Maddie (read: Mommy) filled her one allotted balloon and stepped to
the back of the line without complaint. This time around we were
behind a little Hispanic girl perhaps four years old, shy and
quiet. As we got towards the front of the line, a group of older
kids once again came running up and cut in line directly in front
of the little girl. No one said anything to her, and she had
clearly been stepping up onto the block to reach the fountain. The
little girl, who had seen me interrupt the earlier boy’s
attempts to cut, looked at me. And even worse, my daughter looked
at me. What did I do?

I’m ashamed to tell you I did nothing. I looked around for
parents of any of the older kids and found one mom watching the
scene, clearly seeing and just as clearly deciding not to
intervene. And while I wanted to step in, I was afraid it would
look to the other mom like I was teaching her nonwhite child some
manners, or pointing out what a bad mom she was, or something like
that. I could just hear the mom coming over to me with an irate
“It’s none of your business!” And by any
standard, the child was Not My Responsibility: I'd have intervened
in a heartbeat if it'd been Naomi. The jilted little girl accepted
the situation, silently waited out the group of invaders, then
stepped up for her drink. Was it my imagination, or were her
shoulders a little more bowed as she walked away?
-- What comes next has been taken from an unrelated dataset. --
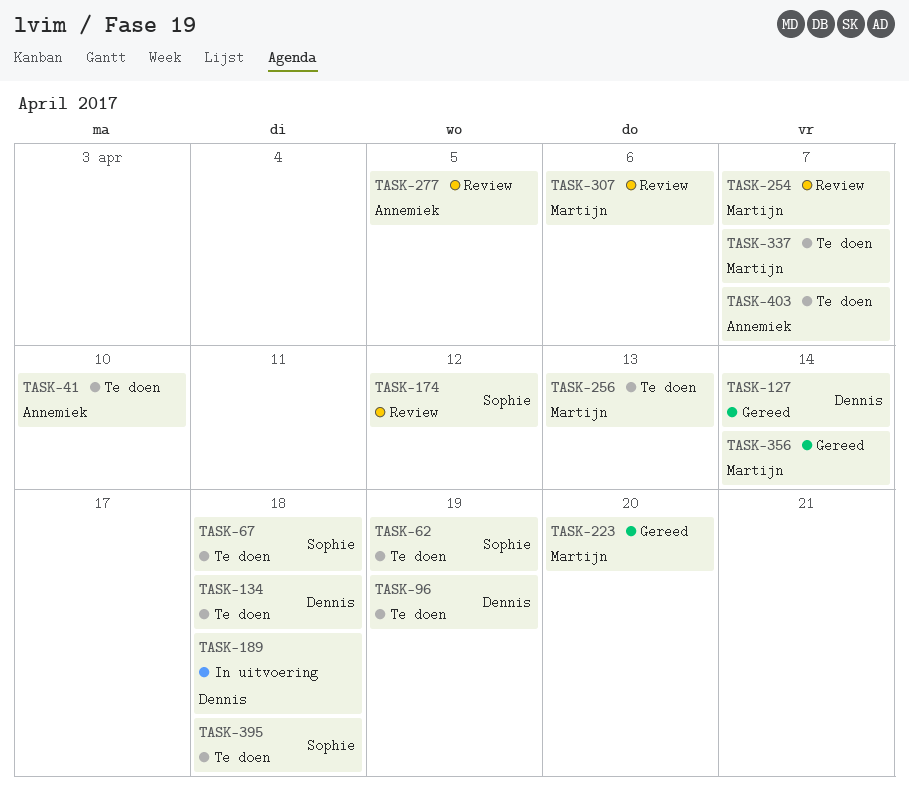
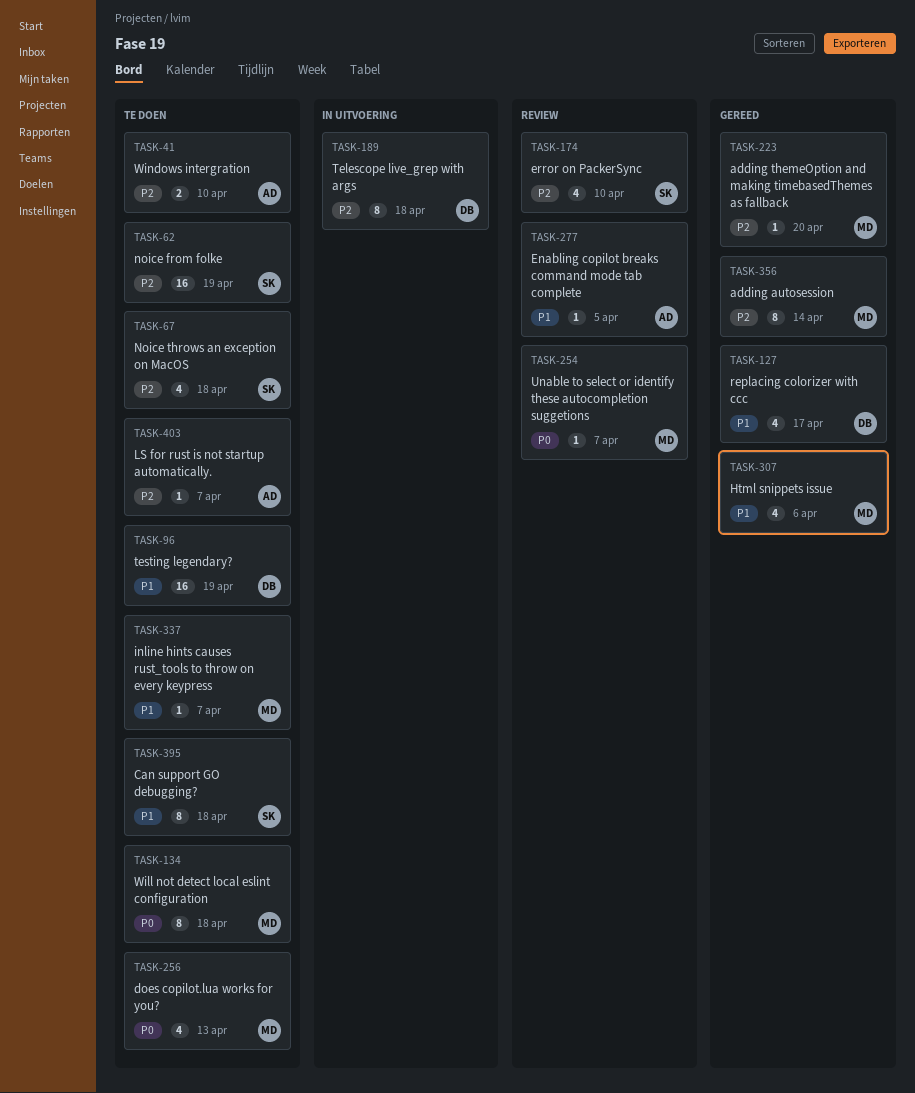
TASK-127, due: Apr 14 -> Apr 17
TASK-134, owner: Dennis -> Martijn
TASK-174, due: Apr 12 -> Apr 10
TASK-307, status: Review -> Gereed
I’ve struggled with this ever since it happened. What’s
the right thing to do? Any time I interact with other children on
the playground, I don’t hesitate to enforce my morals on
them: if a child asks me for a water balloon, I ask them to say
please before I’ll give it to them. And obviously if someone
wrongs my daughter I’ll step in, or at the very least discuss
the situation afterwards. How can I expect her to know how to react
in social situations unless I model it for her first?

But if I had stepped in on behalf of that other girl, would I have
been imposing my beliefs, my set of decorum, on strangers? Would I
have been a busybody, interfering in a situation that affected me
not at all? On the other hand, by staying out, what did I just
teach my daughter –that she’s worth defending but other
children are not? That if she sees a wrong being committed, she
should simply stand back and watch and say, “It’s not
my responsibility?”

Obviously I’m taking the situation to an extreme here. I know
that if a child had been in danger I wouldn’t have hesitated
to intervene. And I’m sure that none of the kids involved
– including my own – thought even once about the
incident afterwards. But I know that on some level it reinforced
something within each of them: that you can cut with impunity, that
adults don’t help, that Mommy’s not all-powerful,

I’m still not sure what the right thing to do was. But since
it’s still nagging at me, I’m guessing I didn’t
do it. What do you think? What would you have done?